Chicago Reaches Tentative Deal With School Support Staff, But Not With Teachers Union

Chicago Mayor Lori Lightfoot said Sunday night that the city has reached a tentative deal with striking school support staff, but that there is no agreement in sight with the teachers union.

The lack of a deal between Chicago Public Schools and the Chicago Teachers Union has led to classes being canceled for Monday, making this walkout Chicago’s longest teachers strike in more than 30 years. More than 300,000 students will have missed eight days of school on Monday due to the strike, which is now entering its third week.

In a press conference Sunday, Lightfoot and CPS CEO Janice Jackson said the city had reached a tentative agreement with SEIU Local 73, the union representing 7,500 school support staff that have been striking alongside CTU for the city to meet their demands. School support staff include bus aides, special education aides, custodial workers and security officers.

The tentative agreement with SEIU reportedly includes a 16% pay increase; more dollars an hour extra for bus aides, security and custodians after a certain number of years; more input from bus aides on routes; and better working conditions for special education aides, according to Chalkbeat Chicago.

“This is a victory for working people in Chicago and shows what is possible when we unite and take action,” SEIU Local 73 President Dian Palmer said in a statement. “The lowest paid support workers who are the backbone of our schools are going to see raises that mean their families won’t have to struggle living in an expensive city where costs keep going up.”

The support staff union’s bargaining team still needs to review and finalize the deal before the contract would end the strike. Palmer said that SEIU will be “on picket lines in solidarity” with CTU on Monday.

At her press conference, Lightfoot expressed visible frustration that CTU won’t agree to her proposals. The mayor said she offered average teacher pay rising to $100,000 over the contract’s duration; no health insurance increases for three years; a full-time nurse and social worker in every school; and compromises on the large class sizes that teachers have been dealing with.

“This is by any estimation an incredible offer. Despite all of this, the CTU has not accepted it,” Lightfoot said. “We are enormously disappointed that CTU simply cannot take yes for an answer.”

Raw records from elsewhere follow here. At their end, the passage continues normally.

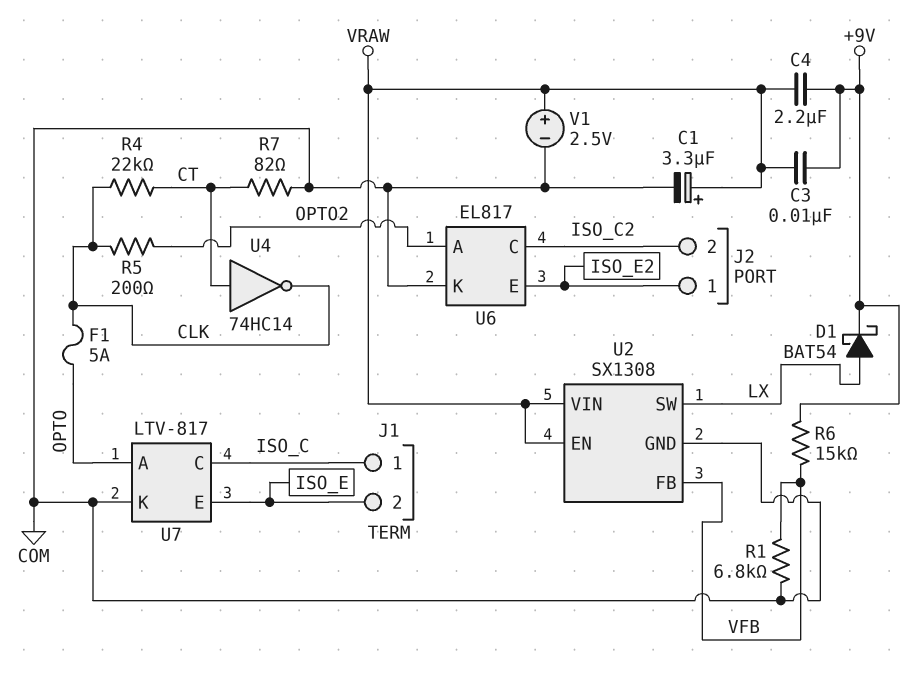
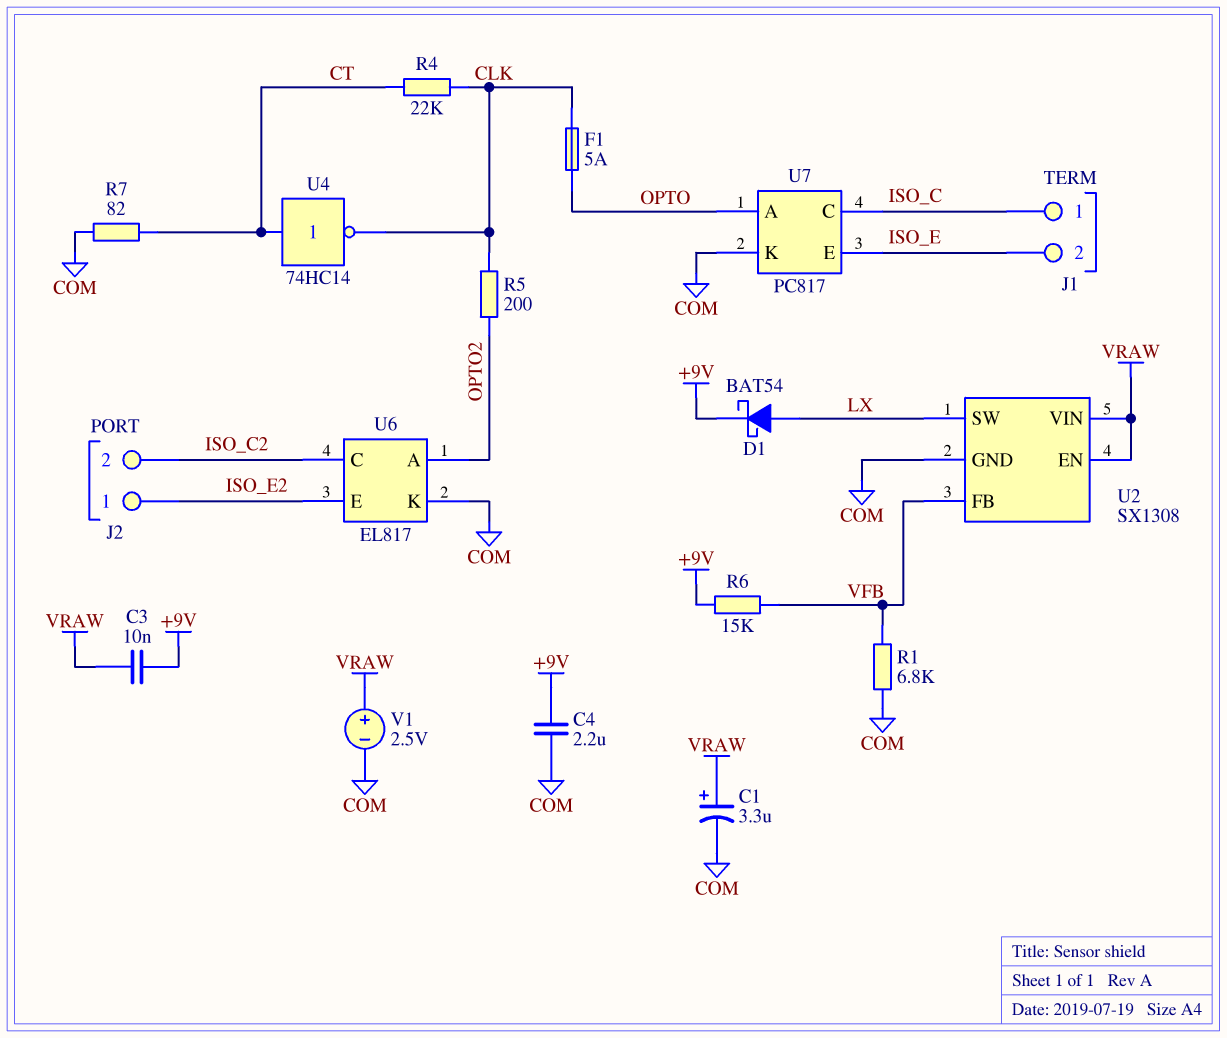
C4: 2.2uF (+9V, VRAW) -> 2.2uF (+9V, COM)
U7: LTV-817 -> PC817

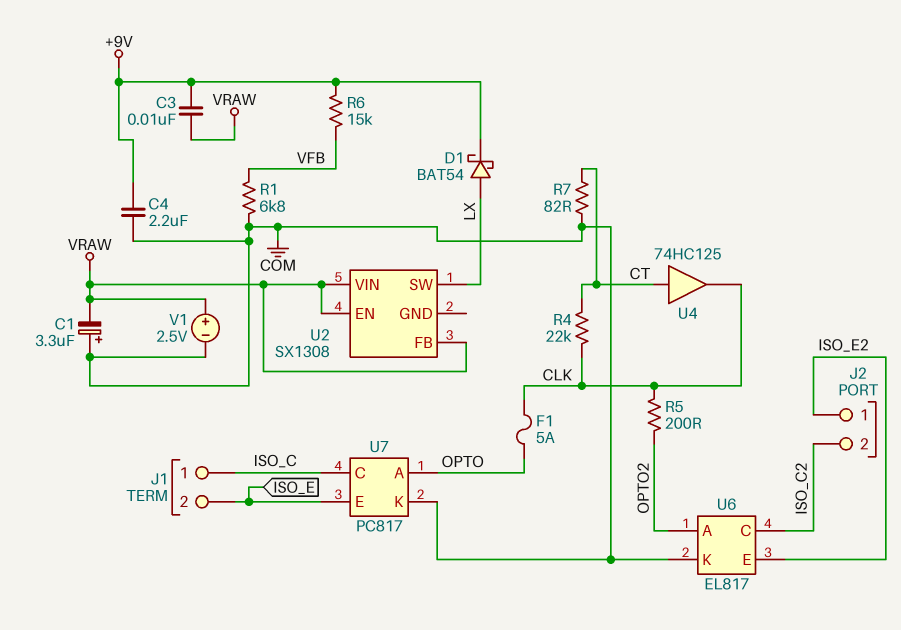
C1: 3.3uF (plus VRAW, minus COM) -> 3.3uF (plus COM, minus VRAW)
U2 pin FB: VFB -> VRAW
U2 pin GND: COM -> none
U4: NOT 74HC14 (in CT, out CLK) -> buffer 74HC125 (in CT, out CLK)

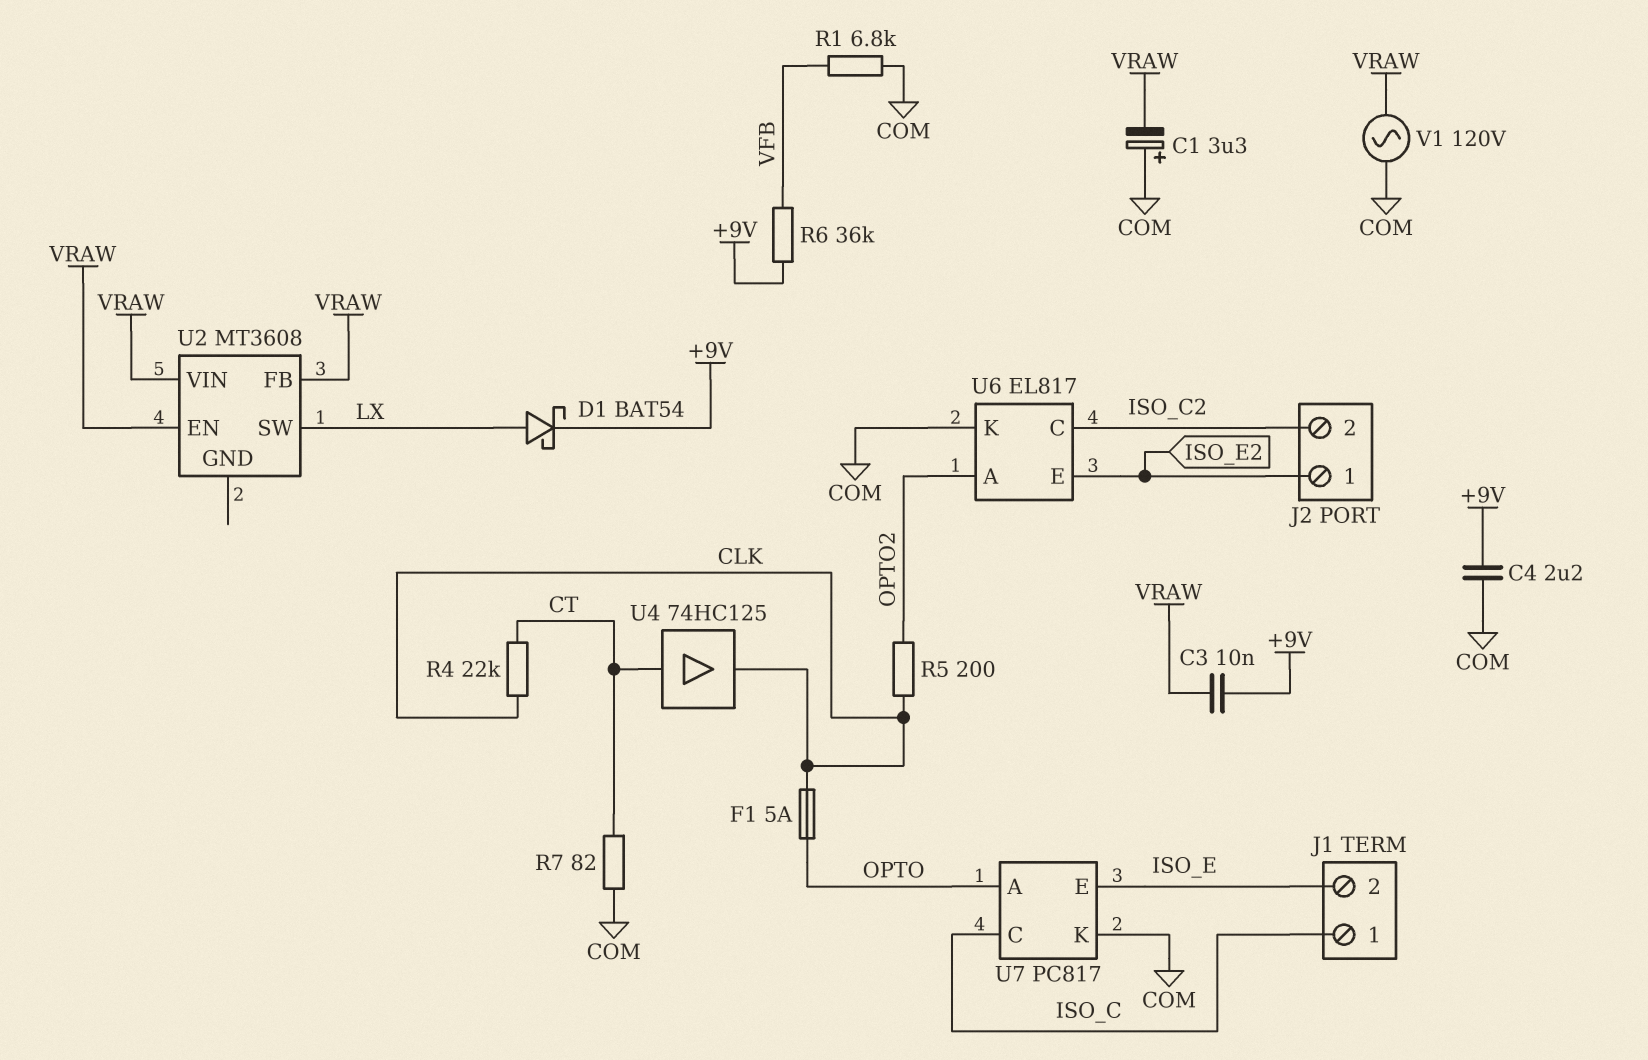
R6: 15k (+9V, VFB) -> 36k (+9V, VFB)
U2: SX1308 -> MT3608
V1: 2.5V (plus VRAW, minus COM) -> AC 120V (COM, VRAW)

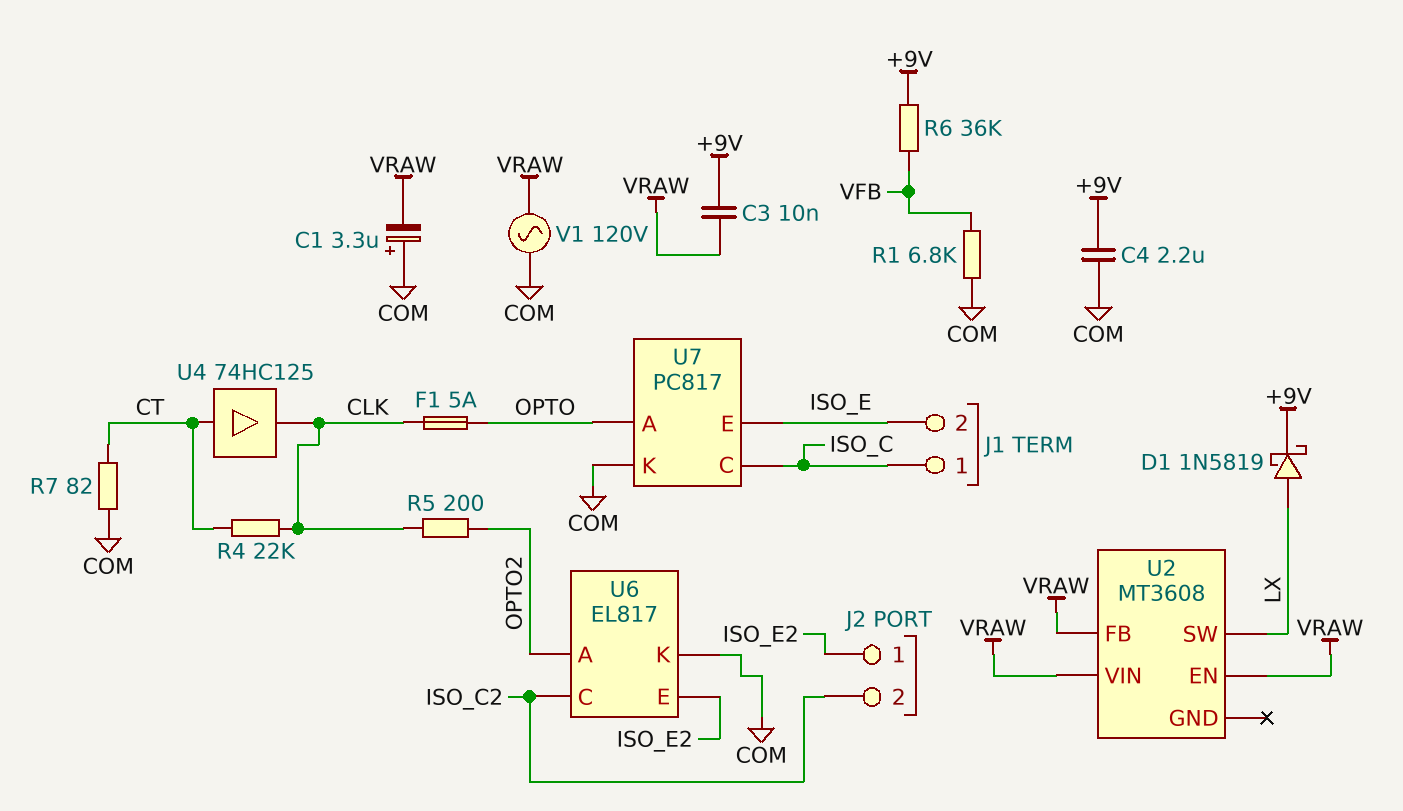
D1: schottky BAT54 (A LX, K +9V) -> schottky 1N5819 (A LX, K +9V)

CTU responded to Lightfoot’s complaints on Twitter, stressing that it took Jackson 10 months and a strike to come to the bargaining table, and alleging that the mayor is pretending there isn’t enough money to fund the union’s demands. The union has asked for smaller classes sizes, better pay and benefits, fully staffed support systems and restorative justice programs for students.

“Let’s just cut through the spin from City Hall and get to it: The money our schools need is there. The mayor isn’t bailing out CPS. She’s raiding her CPS piggy bank to avoid taxing the wealthy donors who put her in office,” the union tweeted.

CTU said that negotiations are now down to “some of the most important and thorny issues,” like pay for veteran teachers, salary increases for paraprofessionals and prep time. The union said that there’s a $38 million total in cost difference between its proposals and the district’s proposals, which it said amounts to about half of 1% of the annual CPS budget.

The city has pushed back against the notion that the cost difference is $38 million, alleging the union is asking for closer to $100 million in changes.

“She’s shifting nearly $100 million out of the Chicago Public Schools budget ― money that should go to students and classrooms ― and using it to plug the budget hole for the city,” CTU tweeted, citing the $60 million in a pension cost shift and the $33 million increase for the police department cited in Lightfoot’s new city budget proposal.

“A fraction of 1 percent of the annual CPS budget stands between us and an agreement. A number of demands would cost the district virtually nothing,” the union continued. “At this point, everyone is suffering but the person who could actually make a difference: the mayor.”

CTU got a positive boost of national spotlight over the weekend when Chicago native Chance the Rapper sported a CTU sweatshirt while hosting “Saturday Night Live.” The rapper said he fully supports the teachers union in their negotiations and mentioned that he donated $1 million last year to Chicago’s public schools.